La lista de personajes que allí tomaban lo primero de la mañana era larga y curiosa. Antes de continuar quiero aclarar que he escrito “lo primero de la mañana” en vez de el desayuno porque un servidor nunca ha considerado un vaso de ginebra, de menta, de Machaco o de Chinchón cuando no un copazo de Fundador o 501, fuese lo que se llama un desayuno… Y les aseguro que muchos de aquellos parroquianos “cargaban combustible” con una de esas bebidas estimulantes (?). No faltaban tampoco los que pedían un café solo, que personalmente a mí era lo que más me impresionaba al ver como aquellos hombres eran capaces de tomar con el estómago vacío aquel líquido negruzco que salía de la vieja pero reluciente máquina de café y que a pesar de su envolvente buen olor tenía un sabor de rayos como pude comprobar cierto día ante las risas de mi padre y unos cuantos más. 

De aquella época y de aquel local tengo un gratísimo recuerdo de muchos personajes: Pepe, un mutilado de guerra que se las sabía todas, hombre culto, sensato y con humor certero y puntiagudo; Antonio, un locutor de radio que se hacía los programas en Radio Juventud y trabajaba también para el Telegrama de Melilla, un noctámbulo a la fuerza que antes de irse a dormir se pasaba a desayunar y a traernos las últimas noticias; recuerdo también a un sargento de la policía municipal, hombre pulcro y educado, siempre correcto, que a pesar de su rango en aquella época de tantas jerarquías, prefería relajarse un rato en aquella entrañable cafetería y participar de alguna charla mientras fumaba un cigarro tras otro y que si no recuerdo mal murió de un infarto mientras acudía de servicio en aquel atentado que hubo en el río de Oro allá por los años 70; pero sobre todo, recuerdo a los portuarios, gente de “a rumbo” nombre coloquial con el que se denominaba por la gente del mar a los que cargaban y descargaban a fuerza de brazos y piernas los barcos por aquel entonces; pescadores marengos que sin saber leer ni escribir eran sabios en meteorología, ciencias del mar y zoología marina, ahí es “na”; compañeros de mi padre en la Junta, gente sabia en su oficio con una vida dura salpicada de accidentes, temporales, … En definitiva, gente sacrificada y de bien que me servirían de ejemplo, modelo y referencia en mi posterior navegar por la vida… 
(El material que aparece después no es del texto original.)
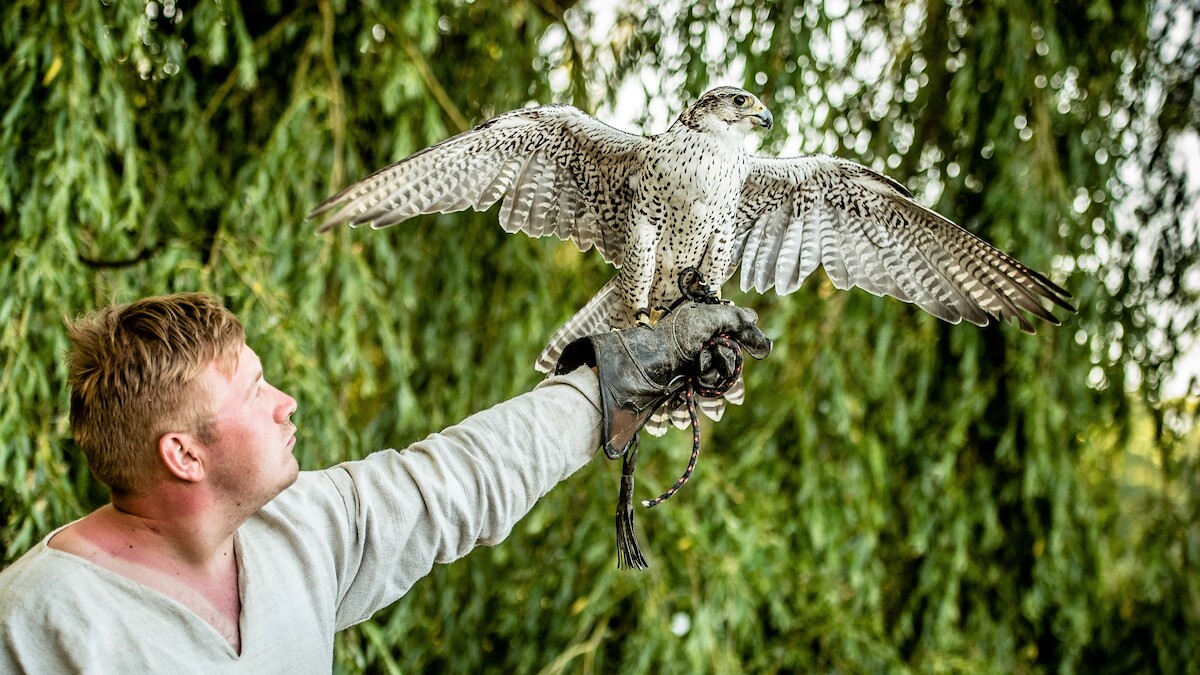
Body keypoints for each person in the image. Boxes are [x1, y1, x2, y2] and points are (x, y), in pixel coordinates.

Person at [0, 292, 769, 671]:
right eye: (256, 390)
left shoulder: (297, 529)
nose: (285, 403)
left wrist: (618, 379)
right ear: (184, 455)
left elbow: (459, 482)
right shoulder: (38, 623)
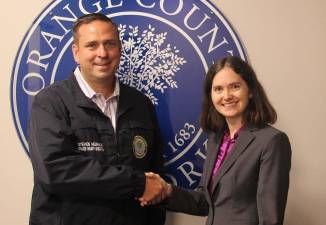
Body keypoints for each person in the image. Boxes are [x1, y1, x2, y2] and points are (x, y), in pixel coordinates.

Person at [28, 13, 167, 225]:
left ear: (119, 49)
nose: (102, 53)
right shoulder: (51, 103)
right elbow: (56, 171)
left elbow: (155, 177)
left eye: (110, 43)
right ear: (76, 52)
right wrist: (136, 183)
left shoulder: (141, 104)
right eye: (92, 45)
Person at [142, 56, 292, 225]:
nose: (226, 96)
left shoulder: (271, 141)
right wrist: (166, 190)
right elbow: (205, 203)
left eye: (235, 87)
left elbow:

Vayan desde estas modestísimas letras mi mayor homenaje a Antonio y Pepi, dueños del Café del Reina, y a todos sus parroquianos por lo mucho que sin querer queriendo significaron en mi vida. Ojalá el Dios de todos los tenga a su lado, charlas amables, sabias y buen humor seguro que no le iban a faltar… además de un oloroso café de máquina.

sábado, 1 de febrero de 2020

SOY RARO...

Soy un tipo raro, muy raro. No me gusta nada, pero nada de nada, el cine de Almodóvar. Pero es que no me gustaba antes y menos me gusta ahora. Y pueden decirme lo que quieran que esta consideración nada tiene que ver con los gustos sexuales del manchego que personalmente no me interesan lo más mínimo.

Ya en mi juventud me pasó algo igual con Buñuel. Aún lo recuerdo como si fuera hoy. Acudí a unas jornadas de lo que por entonces se llamaba "Cine de Arte y Ensayo" que en realidad era una forma de que aquel régimen del general superlativo permitiese a los españoles ver el cine que nos diera la gana. Pues a aquel Cine Avenida acudí yo acompañado de mi Tere con mis botos camperos, mi pantalón vaquero y mi chaqueta de pana, típica uniformidad universitaria, a ver "El Ángel Exterminador" obra de Luis Buñuel, aragonés de Calanda que se nacionalizó mejicano por su enfrentamiento con el régimen. De él ya había visto Viridiana y tengo que decir que me había agradado. En esta ocasión, la película en blanco y negro y hablada toda ella en español de Méjico no podía ser más rollo, rollo que aún estoy tratando de entender sin el menor éxito. Pues bien, a la salida del cine, toda la Melilla progre comentaba las magnificencias del film, su extraordinario mensaje (?) y no sé cuantas cosas más. Yo, miraba a mi novia y no abría la boca. Salimos andando y cuando llegamos a la puerta del Hospital de Cruz Roja miré para atrás y viendo que no había nadie, casi gritando, le dije a Tere ¡¡ vaya rollo de película!! ...


Y riéndonos nos fuimos cogiditos de la mano a subir aquella inmensa escalera del Barrio de la Victoria que acompañado por ella siempre me pareció mucho más corta.